En moyenne, à Marseille, les émissions des navires représentent « 5 % des particules fines en suspension dans l’air », note Damien Piga, ingénieur à Air PACA, d’après l’étude Apice. La pollution de l’air causée par les ports a été mesurée à Barcelone, Marseille, Gênes, Venise et Thessalonique, entre 2010 et 2013. « Cette pollution est "noyée" dans la ville, souligne l’ingénieur : si on est prêt des cheminées ou pas, ou si le port accueille beaucoup de bateaux en même temps etc. »

Selon l’Institut de veille sanitaire, Marseille est la ville la plus polluée concernant les particules fines, avec une concentration moyenne de particules fines (PM10) à 31,8 microgrammes par mètre cube, contre 29,5 µg/m3 à Lyon et 27 µg/m3 pour Paris par exemple.

Une évolution de la réglementation

En 2015, la ville a accueilli 1,45 million de croisiéristes et table sur 1,7 million cette année. Elle a réussi à se hisser dans le top 10 des ports de croisière au monde. « Le secteur des croisières est une véritable aubaine pour Marseille et ses habitants, souligne Dominique Vlasto, adjointe au maire déléguée au tourisme.
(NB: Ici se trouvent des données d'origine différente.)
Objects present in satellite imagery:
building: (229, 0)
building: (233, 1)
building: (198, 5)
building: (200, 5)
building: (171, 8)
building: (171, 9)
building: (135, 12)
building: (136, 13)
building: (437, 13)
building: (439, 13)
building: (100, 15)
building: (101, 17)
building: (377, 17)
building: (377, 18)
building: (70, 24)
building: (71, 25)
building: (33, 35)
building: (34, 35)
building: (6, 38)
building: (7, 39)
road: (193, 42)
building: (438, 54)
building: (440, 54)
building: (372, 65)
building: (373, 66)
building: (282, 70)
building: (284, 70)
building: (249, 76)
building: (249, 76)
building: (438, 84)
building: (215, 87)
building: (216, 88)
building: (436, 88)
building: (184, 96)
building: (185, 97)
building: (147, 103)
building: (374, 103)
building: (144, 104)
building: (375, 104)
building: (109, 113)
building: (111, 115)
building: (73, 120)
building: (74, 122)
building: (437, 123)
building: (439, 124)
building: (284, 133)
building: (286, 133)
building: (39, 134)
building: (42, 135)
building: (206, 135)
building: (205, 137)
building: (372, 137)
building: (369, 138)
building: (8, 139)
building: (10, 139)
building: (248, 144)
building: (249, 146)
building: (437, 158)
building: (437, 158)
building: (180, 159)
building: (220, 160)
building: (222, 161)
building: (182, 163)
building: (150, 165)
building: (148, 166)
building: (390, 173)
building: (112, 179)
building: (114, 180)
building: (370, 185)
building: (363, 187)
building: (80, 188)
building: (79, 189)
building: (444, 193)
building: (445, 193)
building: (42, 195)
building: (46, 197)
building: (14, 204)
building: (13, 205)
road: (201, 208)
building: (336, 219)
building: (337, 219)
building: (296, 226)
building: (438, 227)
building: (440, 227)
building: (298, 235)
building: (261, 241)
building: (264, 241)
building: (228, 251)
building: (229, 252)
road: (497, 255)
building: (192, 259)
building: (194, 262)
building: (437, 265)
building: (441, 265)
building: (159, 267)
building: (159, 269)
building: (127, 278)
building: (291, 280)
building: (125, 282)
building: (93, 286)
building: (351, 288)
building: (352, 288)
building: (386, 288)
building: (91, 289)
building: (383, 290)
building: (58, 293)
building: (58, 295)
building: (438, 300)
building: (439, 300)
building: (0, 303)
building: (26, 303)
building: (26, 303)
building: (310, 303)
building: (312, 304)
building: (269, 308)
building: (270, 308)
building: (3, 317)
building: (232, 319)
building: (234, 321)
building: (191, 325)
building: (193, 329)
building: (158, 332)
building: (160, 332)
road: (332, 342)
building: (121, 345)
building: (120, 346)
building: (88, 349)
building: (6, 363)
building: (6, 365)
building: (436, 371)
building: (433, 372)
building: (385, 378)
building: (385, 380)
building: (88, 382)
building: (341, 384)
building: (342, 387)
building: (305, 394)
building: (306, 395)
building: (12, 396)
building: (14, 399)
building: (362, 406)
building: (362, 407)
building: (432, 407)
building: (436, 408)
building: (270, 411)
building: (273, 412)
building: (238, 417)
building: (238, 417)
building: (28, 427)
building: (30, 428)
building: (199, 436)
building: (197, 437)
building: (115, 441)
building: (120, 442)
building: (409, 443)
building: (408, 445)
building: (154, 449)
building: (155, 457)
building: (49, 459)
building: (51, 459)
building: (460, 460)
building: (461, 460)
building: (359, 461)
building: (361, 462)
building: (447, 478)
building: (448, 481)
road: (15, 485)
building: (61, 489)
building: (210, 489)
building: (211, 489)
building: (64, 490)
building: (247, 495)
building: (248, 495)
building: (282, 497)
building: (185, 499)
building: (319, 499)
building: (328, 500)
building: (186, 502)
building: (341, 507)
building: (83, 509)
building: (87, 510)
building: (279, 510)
Les opérateurs de croisières se sont engagés à réduire de manière importante la pollution qu’ils engendrent d’ici à 2020. »

A l’horizon 2020, « la réglementation évoluera en abaissant la teneur en soufre autorisée dans les combustibles marins, précise le Grand port maritime de Marseille (GPMM), qui accueille environ 500 escales de paquebots par an. Les armateurs de croisière devront donc se conformer à ces nouvelles préconisations en adaptant leurs navires. Pour cela ils développent des stratégies diversifiées, comme un équipement progressif de leur flotte avec des unités de traitement de fumée ou le passage à une propulsion au GNL », le gaz naturel liquéfié.

« Si on modifie le carburant il y a un impact sur la qualité de l’air : avec le GNL, il y aura encore un peu de particules fines mais l’abattement de la pollution sera significatif », précise Damien Piga. Le GPMM s’est ainsi engagé à développer des « services adaptés », comme l’avitaillement au GNL au départ des terminaux méthaniers de Fos.

Des branchements à quais

Déjà, l’année dernière, avec la Méridionale, le GPMM a investi 4,4 millions d’euros pour permettre aux navires de la compagnie de se connecter au réseau électrique lors d’escale. Les trois navires de la Méridionale restent en moyenne chacun 12 heures à quai. L’arrêt des groupes électrogènes devrait permettre d’éviter l’émission, de 7,7 tonnes de particules fines par an, soit l’équivalent de 3.000 véhicules par jour. Les escales de la Méridionale représentent près de 20 % des escales totales dans les bassins Est de Marseille. Un bon début.